__TASK SET__.
A. Decide whether each statement below agrees with the fishing thread. Answer yes or no for each, and quote the words from the thread that settle it.
(i) The man said his pond was 1 acre.
(ii) The man agreed to release the 36-pound fish.
(iii) gmrkatman let his 20# and 30# fish go.
B. Using the fishing thread, answer each question on its own line.
(i) About what time did the three guys pull up?
(ii) According to gmrkatman, what does the man keep the fish in?
(iii) What does flathunter say is needed before flatheads are all gone?

It was about 10:00 pm and 3 guys pulled up and we talked for a bit and they went fishing..The trio of mother nature rapist caught 5 flatties 40,36,25,18,and 14# flatties..I thought it was weird that every time they caught one the headed up the hill..I walked over to talk and see what they were up to and they took all 5 fish from the river and put them into a very small holding tank..I asked what they needed all the fish for and the guys said they were staking his pond and told me he has been staking all summer..HMMM i asked how big the pond was and he said 1 acre and i warned him about over stalking such a small pond with big flatties..I looked at the holding tank and said the 36 lber looks in bad shape and he should release it before it died and he refused..Ok i was getting pretty mad the they noticed it..One of the guys said buy we have a long way home..I asked where home was and they said Brown county---geeez what brings you out here and he said flatties..I told him every fish will die before they see Brown county and they did not care one bit.I now not one of those fish made it to Brown county and if they did why put a 40lber in a small pond?.

I hate things like this--Keep your eyes open for the Brown county pillagers!!

I'm not looking for an arguement with this post about taking fish from a beautiful river and transplanting them to a skum filled pond...I just had to vent..

I have a few pictures i will post later...


Insane------out


----------



## smalliehunter (Apr 12, 2004)

I am willing to bet those fish were headed for a pay lake somewhere...... I would not think anyone would want to stock thier 1 acre pond with that many flatties (not to mention the size) unless they were making a profit off of it.......... Thats too bad man........ hate to hear and see that kind of stuff!!!!!


----------



## flathunter (Apr 5, 2004)

Dude I have seen that happen many times the last couple years..That is why we need limits on flatheads before they are all gone.


----------



## monsterKAT11 (Jun 20, 2004)

i can't wait to get out to fish for some flats, i can't see any problem with keeping a small flattie to eat maybe two. but i wouldn't take them out to put in a paylake or even a pond, specially a 36lb. i mean come on taking 5 out of there is pretty messed up specially concidering the size of them. i'm promising myself to let all of the flatties i catch go.


----------



## gmrkatman (Apr 16, 2004)

Shuvelhed has run into him too. He gave me the exact same story, all summer, 1 acre pond. He said he wants to have his own tournament with his buddies. He even had the nerve to ask me for my 20# and 30# that night, and was upset because I let them go. If anyone sees him, he has a blue rubbermaid container he keeps them in. He also fishes with four rods when he is alone. Turn him in if possible!

[Extracted page text data]

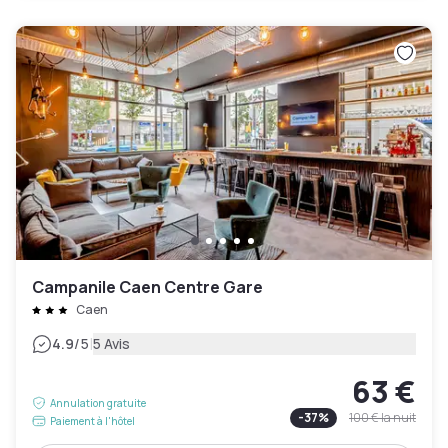
Campanile Caen Centre Gare
Caen
|
4.9
/5
5 Avis
63 €
Annulation gratuite
-
37
%
100 €
la nuit
Paiement à l'hôtel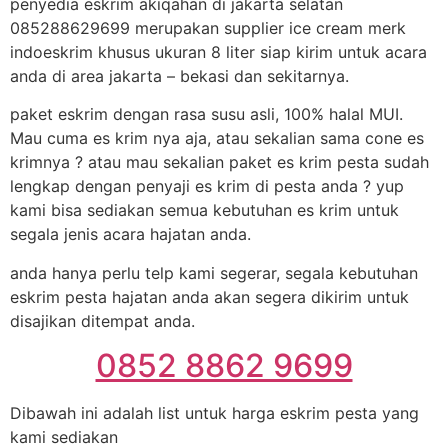
penyedia eskrim akiqahan di jakarta selatan
085288629699 merupakan supplier ice cream merk
indoeskrim khusus ukuran 8 liter siap kirim untuk acara
anda di area jakarta – bekasi dan sekitarnya.
paket eskrim dengan rasa susu asli, 100% halal MUI.
Mau cuma es krim nya aja, atau sekalian sama cone es
krimnya ? atau mau sekalian paket es krim pesta sudah
lengkap dengan penyaji es krim di pesta anda ? yup
kami bisa sediakan semua kebutuhan es krim untuk
segala jenis acara hajatan anda.
anda hanya perlu telp kami segerar, segala kebutuhan
eskrim pesta hajatan anda akan segera dikirim untuk
disajikan ditempat anda.
0852 8862 9699
Dibawah ini adalah list untuk harga eskrim pesta yang
kami sediakan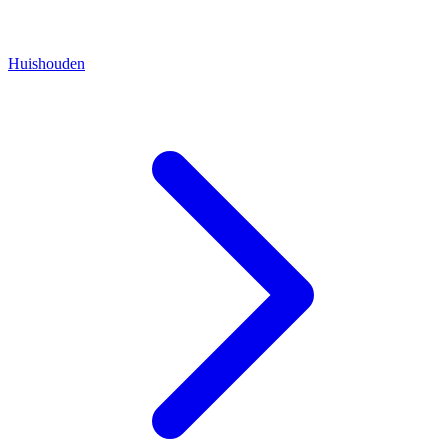
Huishouden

__TASK-BY-TASK SOLUTIONS__.
A.
(i) Yes: "i asked how big the pond was and he said 1 acre"
(ii) No: "he should release it before it died and he refused"
(iii) Yes: "was upset because I let them go"

B.
(i) About 10:00 pm
(ii) A blue rubbermaid container
(iii) Limits on flatheads